TASK TO CARRY OUT:
Write out the text of all the records again, changing "Cookie settings" to "Privacy settings" and keeping everything else the same. Leave the pictures out of your answer.
PROVIDED RECORDS: Begin
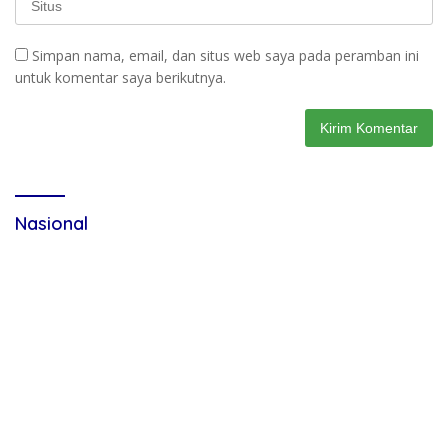
Simpan nama, email, dan situs web saya pada peramban ini
untuk komentar saya berikutnya.
Nasional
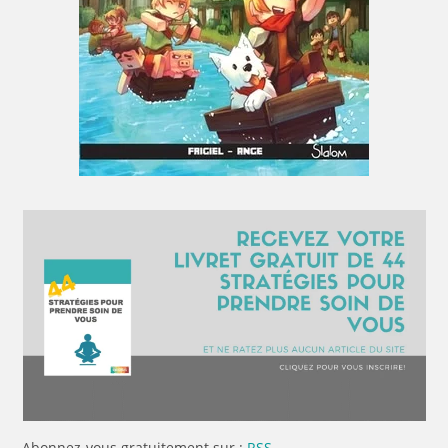
Abonnez-vous gratuitement sur :
RSS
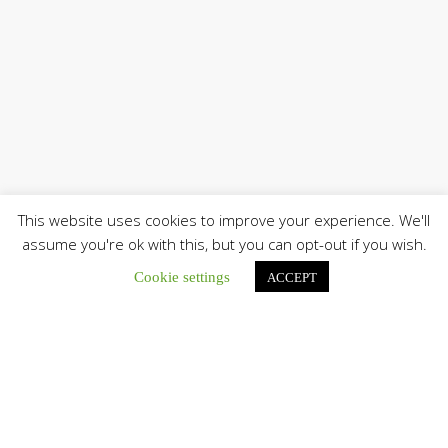
This website uses cookies to improve your experience. We'll
assume you're ok with this, but you can opt-out if you wish.
Únete a nuestro canal de Telegram
Cookie settings
ACCEPT
Botón de búsqu
Buscar:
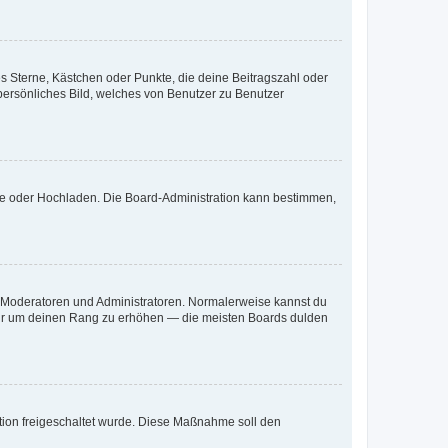
es Sterne, Kästchen oder Punkte, die deine Beitragszahl oder
 persönliches Bild, welches von Benutzer zu Benutzer
ote oder Hochladen. Die Board-Administration kann bestimmen,
ie Moderatoren und Administratoren. Normalerweise kannst du
, nur um deinen Rang zu erhöhen — die meisten Boards dulden
ration freigeschaltet wurde. Diese Maßnahme soll den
PROVIDED RECORDS: End
SOLUTION:
Simpan nama, email, dan situs web saya pada peramban ini
untuk komentar saya berikutnya.
Nasional
Abonnez-vous gratuitement sur :
RSS
This website uses cookies to improve your experience. We'll
assume you're ok with this, but you can opt-out if you wish.
Únete a nuestro canal de Telegram
Privacy settings
ACCEPT
Botón de búsqu
Buscar:
es Sterne, Kästchen oder Punkte, die deine Beitragszahl oder
 persönliches Bild, welches von Benutzer zu Benutzer
ote oder Hochladen. Die Board-Administration kann bestimmen,
ie Moderatoren und Administratoren. Normalerweise kannst du
, nur um deinen Rang zu erhöhen — die meisten Boards dulden
ration freigeschaltet wurde. Diese Maßnahme soll den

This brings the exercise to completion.